Exercise prompt → Write out the passage below on AAA ratings for sub-prime CDOs word for word, leaving out the listing that follows it.

━━ Text block

The operating assumption in bestowing a AAA-rating on sub-prime CDOs was that the home default experience would be similar to past down-cycles. Few, other than cranky renegades such as the stars of The Big Short, were connecting the dots between incredibly lax mortgage underwriting, home prices that were the furthest above their trend-line in history, and, as a result, affordability that was off-the-charts awful, as you can see in Figure 2 below.
Figure 2
In his after-the-crisis apologia, Alan Greenspan would concede that it shocked him how financial institutions could have been so imprudent – despite the fact that history is loaded with examples of exactly such reckless behavior on the part of banks and insurance companies. He had also assumed that securitization was a good thing, as the leveraged banking and lending system was offloading its credit risks to entities like mutual funds who typically were cash buyers. What he somehow missed was that the banks’ investment departments were as furiously accumulating these “securities” as their mortgage divisions were disposing of them.

━━━━
━━ Record set

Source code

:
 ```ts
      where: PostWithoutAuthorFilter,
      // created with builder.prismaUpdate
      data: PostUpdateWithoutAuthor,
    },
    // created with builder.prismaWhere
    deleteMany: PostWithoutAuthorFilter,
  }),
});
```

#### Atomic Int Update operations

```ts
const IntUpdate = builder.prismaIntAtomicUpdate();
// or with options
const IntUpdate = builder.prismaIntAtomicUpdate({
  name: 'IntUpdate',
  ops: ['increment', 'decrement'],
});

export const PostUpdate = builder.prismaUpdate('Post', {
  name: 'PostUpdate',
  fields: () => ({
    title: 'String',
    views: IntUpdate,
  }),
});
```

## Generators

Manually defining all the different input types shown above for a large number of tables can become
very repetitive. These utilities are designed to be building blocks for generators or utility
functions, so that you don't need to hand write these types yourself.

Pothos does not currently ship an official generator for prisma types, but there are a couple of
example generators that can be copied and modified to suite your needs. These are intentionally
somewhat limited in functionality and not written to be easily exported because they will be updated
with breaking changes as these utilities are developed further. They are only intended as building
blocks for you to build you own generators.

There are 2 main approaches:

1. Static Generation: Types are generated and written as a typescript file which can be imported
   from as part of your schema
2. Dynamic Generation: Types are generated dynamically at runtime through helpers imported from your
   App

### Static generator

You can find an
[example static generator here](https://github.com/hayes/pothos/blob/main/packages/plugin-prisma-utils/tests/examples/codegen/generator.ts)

━━━━

Solution to the problem →
The operating assumption in bestowing a AAA-rating on sub-prime CDOs was that the home default experience would be similar to past down-cycles. Few, other than cranky renegades such as the stars of The Big Short, were connecting the dots between incredibly lax mortgage underwriting, home prices that were the furthest above their trend-line in history, and, as a result, affordability that was off-the-charts awful, as you can see in Figure 2 below.
Figure 2
In his after-the-crisis apologia, Alan Greenspan would concede that it shocked him how financial institutions could have been so imprudent – despite the fact that history is loaded with examples of exactly such reckless behavior on the part of banks and insurance companies. He had also assumed that securitization was a good thing, as the leveraged banking and lending system was offloading its credit risks to entities like mutual funds who typically were cash buyers. What he somehow missed was that the banks’ investment departments were as furiously accumulating these “securities” as their mortgage divisions were disposing of them.